But the safe little world she has constructed is threatened when she is induced to travel to Lake Como to take on a new client – Umberto Monteverdi, a pianist composer who has lost his sight, a musical virtuoso, a passionate man struggling with despair following his accident.

And, unbeknownst to him, the father of Catriona’s child.

Since their night of passion years before, Catriona has had no contact with Umberto. By the time she discovered she was pregnant, he was long gone – away in America working to further his career. Catriona did try to reconnect with him once, when Michael was four years old. She felt then that her feelings for Umberto had finally died a death, and that it was only fair that he should know about his son. He was at the top of his career and giving a concert in Paris, so she travelled there. But he was with another woman, and Catriona realised as soon as she saw him that she still loved him. She slipped away, unnoticed. Two weeks later, she read that Umberto had had a terrible car accident that blinded him. She wanted to go to him, but, she tells a friend, ‘I simply couldn’t. I needed to protect the life I’d built for myself with Michael.’

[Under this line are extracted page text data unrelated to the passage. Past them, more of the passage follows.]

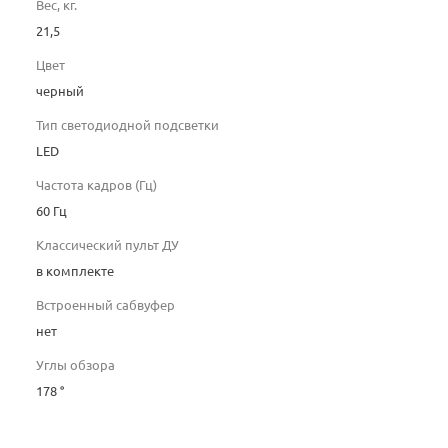
Вес, кг.
21,5
Цвет
черный
Тип светодиодной подсветки
LED
Частота кадров (Гц)
60 Гц
Классический пульт ДУ
в комплекте
Встроенный сабвуфер
нет
Углы обзора
178 °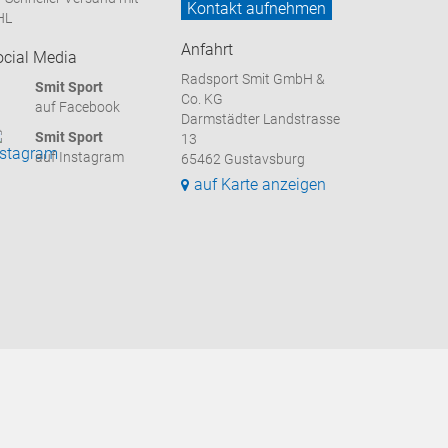
Kontakt aufnehmen
HL
Anfahrt
ocial Media
Radsport Smit GmbH &
Smit Sport
Co. KG
auf Facebook
Darmstädter Landstrasse
Smit Sport
13
auf Instagram
65462 Gustavsburg
auf Karte anzeigen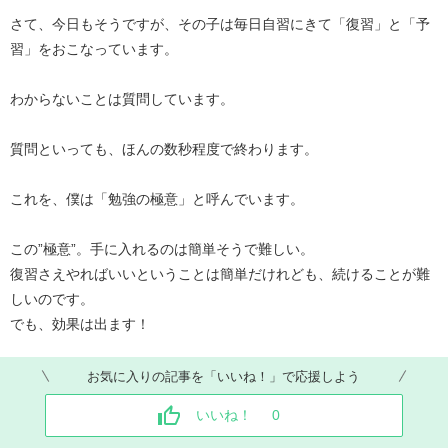
さて、今日もそうですが、その子は毎日自習にきて「復習」と「予
習」をおこなっています。
わからないことは質問しています。
質問といっても、ほんの数秒程度で終わります。
これを、僕は「勉強の極意」と呼んでいます。
この”極意”。手に入れるのは簡単そうで難しい。
復習さえやればいいということは簡単だけれども、続けることが難
しいのです。
でも、効果は出ます！
お気に入りの記事を「いいね！」で応援しよう
いいね！
0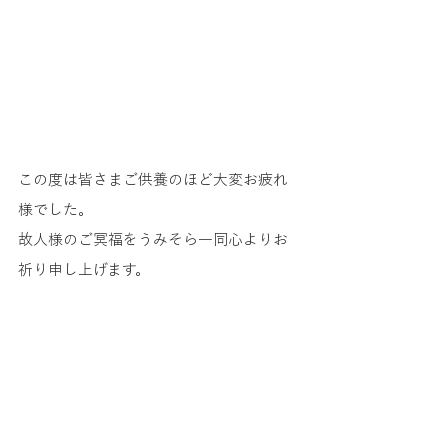
この度は皆さまご供養のほど大変お疲れ
様でした。
故人様のご冥福をうみそら一同心よりお
祈り申し上げます。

When Catriona arrives in Lake Como years later, she still feels this strong need to protect her son and the life she has built from Umberto, and so she keeps the truth a secret. She does not tell him who she is. She does not tell him that her son is his son. She lies and tells Umberto that she is a widow.

But she has not reckoned on Umberto being so sensitive and astute. He may not be able to see any longer, but he can pick up so much about people from their voices and their words. He tells her:

‘Now that I’m blind, I must rely on other senses to get by. I can usually gauge a person’s sincerity. You’re difficult because you don’t say very much and I can’t really rely on your voice to give away your emotion. You are quite secretive…’

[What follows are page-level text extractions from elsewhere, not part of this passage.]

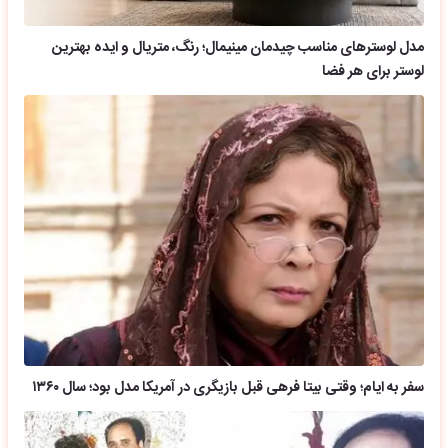
مدل لوسترهای مناسب چیدمان مینیمال؛ رنگ، متریال و ایده بهترین
لوستر برای هر فضا
سفر به ایام؛ وقتی بیتا فرهی قبل بازیگری در آمریکا مدل بود؛ سال ۱۳۶۰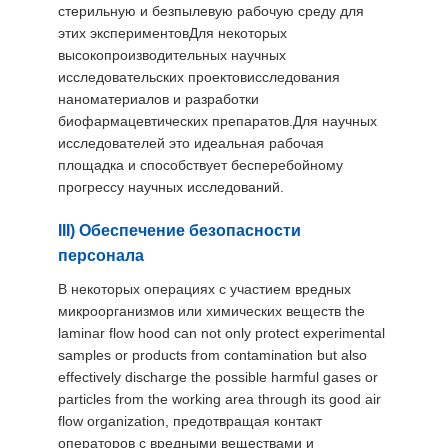
стерильную и безпылевую рабочую среду для
этих экспериментовДля некоторых
высокопроизводительных научных
исследовательских проектовисследования
наноматериалов и разработки
биофармацевтических препаратов.Для научных
исследователей это идеальная рабочая
площадка и способствует бесперебойному
прогрессу научных исследований.
III) Обеспечение безопасности
персонала
В некоторых операциях с участием вредных
микроорганизмов или химических веществ the
laminar flow hood can not only protect experimental
samples or products from contamination but also
effectively discharge the possible harmful gases or
particles from the working area through its good air
flow organization, предотвращая контакт
операторов с вредными веществами и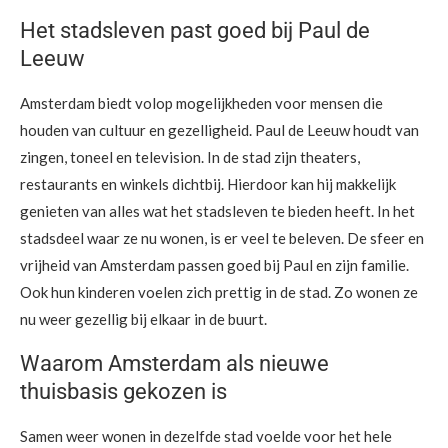
Het stadsleven past goed bij Paul de
Leeuw
Amsterdam biedt volop mogelijkheden voor mensen die
houden van cultuur en gezelligheid. Paul de Leeuw houdt van
zingen, toneel en television. In de stad zijn theaters,
restaurants en winkels dichtbij. Hierdoor kan hij makkelijk
genieten van alles wat het stadsleven te bieden heeft. In het
stadsdeel waar ze nu wonen, is er veel te beleven. De sfeer en
vrijheid van Amsterdam passen goed bij Paul en zijn familie.
Ook hun kinderen voelen zich prettig in de stad. Zo wonen ze
nu weer gezellig bij elkaar in de buurt.
Waarom Amsterdam als nieuwe
thuisbasis gekozen is
Samen weer wonen in dezelfde stad voelde voor het hele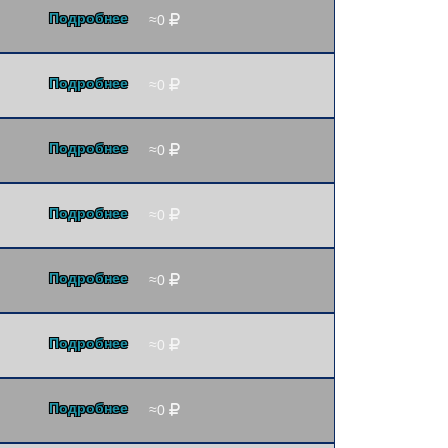
Подробнее
≈0
Подробнее
≈0
Подробнее
≈0
Подробнее
≈0
Подробнее
≈0
Подробнее
≈0
Подробнее
≈0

As Catriona and Umberto spend more time together, Catriona finds it harder to maintain her deception. She wants to be honest, but the stakes are so high: she must protect her son, and her own bruised heart.

Catriona can continue to guard her secret and the life she has built – in which neither her own mother nor Michael know the truth of his parentage. But she is fooling herself that such a truth can remain buried. As the Greek playwright Sophocles wrote, Do nothing secretly; for Time sees and hears all things, and discloses all.

Secrets are burdens, and while the truth can be painful, it can also be liberating and healing. Can Catriona finally stop protecting her heart and her family so carefully and take a bold step – for love?